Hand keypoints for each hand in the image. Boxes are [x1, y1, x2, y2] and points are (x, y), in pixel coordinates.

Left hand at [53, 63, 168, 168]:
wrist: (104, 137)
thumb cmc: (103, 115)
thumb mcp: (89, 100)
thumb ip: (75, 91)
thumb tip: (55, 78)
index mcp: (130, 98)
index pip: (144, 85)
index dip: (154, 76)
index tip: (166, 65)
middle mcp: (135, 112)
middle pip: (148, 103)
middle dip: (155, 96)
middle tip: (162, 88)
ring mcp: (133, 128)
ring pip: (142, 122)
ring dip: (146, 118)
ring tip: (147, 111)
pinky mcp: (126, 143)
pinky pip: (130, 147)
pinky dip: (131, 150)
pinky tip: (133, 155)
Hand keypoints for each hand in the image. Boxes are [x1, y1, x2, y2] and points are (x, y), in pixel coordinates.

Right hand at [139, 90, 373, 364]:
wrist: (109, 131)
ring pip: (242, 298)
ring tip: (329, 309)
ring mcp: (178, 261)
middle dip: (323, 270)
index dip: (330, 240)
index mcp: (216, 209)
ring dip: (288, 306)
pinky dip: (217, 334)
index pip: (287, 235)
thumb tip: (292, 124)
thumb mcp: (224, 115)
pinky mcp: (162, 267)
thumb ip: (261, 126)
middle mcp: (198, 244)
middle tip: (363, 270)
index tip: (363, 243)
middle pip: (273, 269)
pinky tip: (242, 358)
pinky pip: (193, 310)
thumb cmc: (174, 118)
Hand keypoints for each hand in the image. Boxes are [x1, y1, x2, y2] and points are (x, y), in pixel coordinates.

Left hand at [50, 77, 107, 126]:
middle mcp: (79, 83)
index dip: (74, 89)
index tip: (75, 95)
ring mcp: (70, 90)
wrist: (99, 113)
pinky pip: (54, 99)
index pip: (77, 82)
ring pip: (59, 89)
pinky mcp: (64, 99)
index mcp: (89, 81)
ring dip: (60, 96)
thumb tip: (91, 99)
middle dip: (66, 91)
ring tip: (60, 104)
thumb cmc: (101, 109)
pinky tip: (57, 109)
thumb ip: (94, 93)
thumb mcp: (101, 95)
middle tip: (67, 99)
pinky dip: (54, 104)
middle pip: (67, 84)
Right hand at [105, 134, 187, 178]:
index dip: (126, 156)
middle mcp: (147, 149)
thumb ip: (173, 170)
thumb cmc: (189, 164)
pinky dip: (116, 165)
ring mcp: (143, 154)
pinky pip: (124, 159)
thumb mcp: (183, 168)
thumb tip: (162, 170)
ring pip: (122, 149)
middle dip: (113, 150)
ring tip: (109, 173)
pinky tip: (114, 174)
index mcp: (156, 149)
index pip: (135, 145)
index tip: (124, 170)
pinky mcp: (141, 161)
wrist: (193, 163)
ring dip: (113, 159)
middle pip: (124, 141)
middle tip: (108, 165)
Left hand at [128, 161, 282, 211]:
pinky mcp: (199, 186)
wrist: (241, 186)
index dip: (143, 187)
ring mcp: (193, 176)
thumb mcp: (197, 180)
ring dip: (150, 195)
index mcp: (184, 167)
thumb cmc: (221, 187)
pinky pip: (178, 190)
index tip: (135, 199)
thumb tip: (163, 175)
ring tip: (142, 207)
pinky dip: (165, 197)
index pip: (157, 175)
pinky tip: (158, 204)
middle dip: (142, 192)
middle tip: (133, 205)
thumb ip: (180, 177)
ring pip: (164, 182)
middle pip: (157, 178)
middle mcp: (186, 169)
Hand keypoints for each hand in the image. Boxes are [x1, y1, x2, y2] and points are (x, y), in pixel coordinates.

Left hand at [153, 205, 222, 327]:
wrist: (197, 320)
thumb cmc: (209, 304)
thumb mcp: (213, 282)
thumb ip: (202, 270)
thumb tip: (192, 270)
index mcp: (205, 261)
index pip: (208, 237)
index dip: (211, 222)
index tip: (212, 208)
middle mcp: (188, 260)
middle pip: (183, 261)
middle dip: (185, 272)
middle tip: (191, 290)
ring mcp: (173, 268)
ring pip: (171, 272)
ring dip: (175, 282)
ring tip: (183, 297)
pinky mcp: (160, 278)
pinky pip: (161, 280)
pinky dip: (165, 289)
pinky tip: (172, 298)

────────────────

• WHAT TO DO:
Copy out the lines of the records above in which the string "hand" appears.

• WRITTEN ANSWER:
Hand keypoints for each hand in the image. Boxes are [x1, y1, x2, y2] and points are (x, y), in pixel coordinates.
Left hand at [53, 63, 168, 168]:
Hand keypoints for each hand in the image. Boxes are [x1, y1, x2, y2] and points are (x, y), in pixel coordinates.
Right hand at [139, 90, 373, 364]:
Hand keypoints for each hand in the image. Boxes are [x1, y1, x2, y2] and points are (x, y), in pixel coordinates.
Left hand at [50, 77, 107, 126]:
Right hand at [105, 134, 187, 178]:
Left hand at [128, 161, 282, 211]:
Hand keypoints for each hand in the image. Boxes are [x1, y1, x2, y2] and points are (x, y), in pixel coordinates.
Left hand at [153, 205, 222, 327]:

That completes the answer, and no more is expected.